> [Tasks for this exercise]
1 > In the band interview, rewrite the part that opens with the words containing "Clay: He was" and closes with "pre-production and shit.", changing "mentor" to "teacher".
2 > Write what comes next in the band interview, picking up after its final line.

> [Reading text]
══════
GASP: It's right in Northampton?

Clay: It's outside of Northampton, like 15 minutes from here.

GASP: What town?

Clay: Wlliamsburg.

GASP: So it's close to Northampton, cool! I love the recording, I think the balance is perfect between the guitars, bass, drums, vocals, it just sounds awesome.

Clay: Well, a lot of the credit has to go to Matt (Washburn) who mixed it. I mean, I engineered it and took care of the meat and potatoes of it and that shine that everyone is talking about is a direct result of him. He only spent two days on it so he had to do the whole thing...

Andy: I thought he spent three total?

Clay: No, he was here three days but he spent two days working on it...

Andy: Yeah, and the other day he was just hanging out.

Clay: He rushed in and he did it on my monitors using all my outboard gear and my plug ins and he did a king hell job, he's really the guy to thank for that.

GASP: You said you worked with Matt before?

Clay: He was my mentor, and I worked under him as an apprentice for like a year in Atlanta. I think the most memorable session was when Mastodon recorded "The Bit" for the Melvins tribute album and that was in like 2004 so that was like right when Leviathan was happening and they were just starting to get really big and they still go to Matt for pre-production and shit.

Andy: He did their edits right?

Clay: Yeah and he redid their first album that Relapse just did...

Andy: Oh, the Lifesblood thing...

Clay: Yeah

GASP: Cool! Excellent, that's great, having seen you guys live so many times and to finally hear the album I have to say it really captured the live sound because it's the kind of shit where I can like totally crank it in the car or wherever and it sounds fucking great!
══════
> [Supplied material]
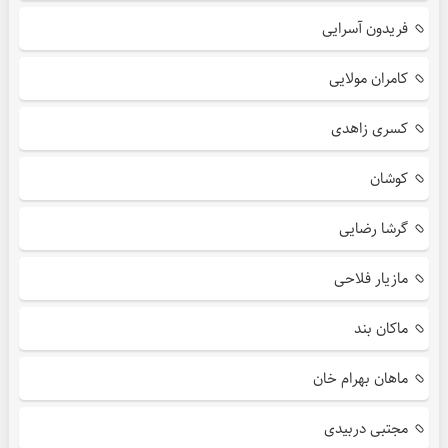
فریدون آسرایی
کامران مولایی
کسری زاهدی
کوشان
گرشا رضایی
مازیار فلاحی
ماکان بند
ماهان بهرام خان
مجتبی دربیدی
══════
> [Solved tasks]
1 >
Clay: He was my teacher, and I worked under him as an apprentice for like a year in Atlanta. I think the most memorable session was when Mastodon recorded "The Bit" for the Melvins tribute album and that was in like 2004 so that was like right when Leviathan was happening and they were just starting to get really big and they still go to Matt for pre-production and shit.

2 >
Andy: Yeah, I think it's got a production but I don't think it's like super or overproduced.

GASP: Yeah, to me it's just the right amount of production, I hate when albums sound too glossy or processed, you know what I mean?

Clay: Yeah, loud without being too "loud".

GASP: Yeah, exactly. The other thing I really love is the cover art, was that your concept because to me I look at it and I think of a Tarot Card type of illustration feeling. It's got a cool almost abstract Tarot Card look to it. So what was the concept behind it?

Andy: Well, that's interesting, well, Mike Warble, he had talked to us and he is this guy who is a fan and he had done artwork and he had done some stuff that was inspired by different bands and he was like "oh, check this out, this was inspired by listening to the Melvins" so when it was time to do the artwork, me and Clay were talking and saying Mike could do a really good job. And it was funny because at first we met with him and we discussed it and everything and we just said "yeah, go ahead and do whatever you want and he gave us like a first draft and we were kinda like "ehhhh, that's not what we really wanted" and we felt kinda bad...

Clay: Yeah, but that was the first time he had ever ventured to do anything like that on that kind of scale. He's not conventional in the slightest, not even in modern art because he's more rooted in late 19th Century theory...

Andy: Like Art Deco, and he's got like a big Klimt influence, you can tell with his stuff, like he's probably into some of the symbolese(?) stuff like I am. But the big thing was we just gave him a little bit of direction after that and we're like "just do something a little darker and put those skulls in it" and he was putting a lot of stuff with skulls around it and we were kind of disappointed that he didn't put any skulls in it. But we said we kind of dig your fairy art too and he was like "oh, okay you want it a little more like the fairy art?" and we were like "no just a little darker, everything you do combine it and make it dark, like a dark concept" and he delivered.

Clay: It's still full of color

GASP: So basically it was you telling him to listen to the album and come up with the idea for the cover art.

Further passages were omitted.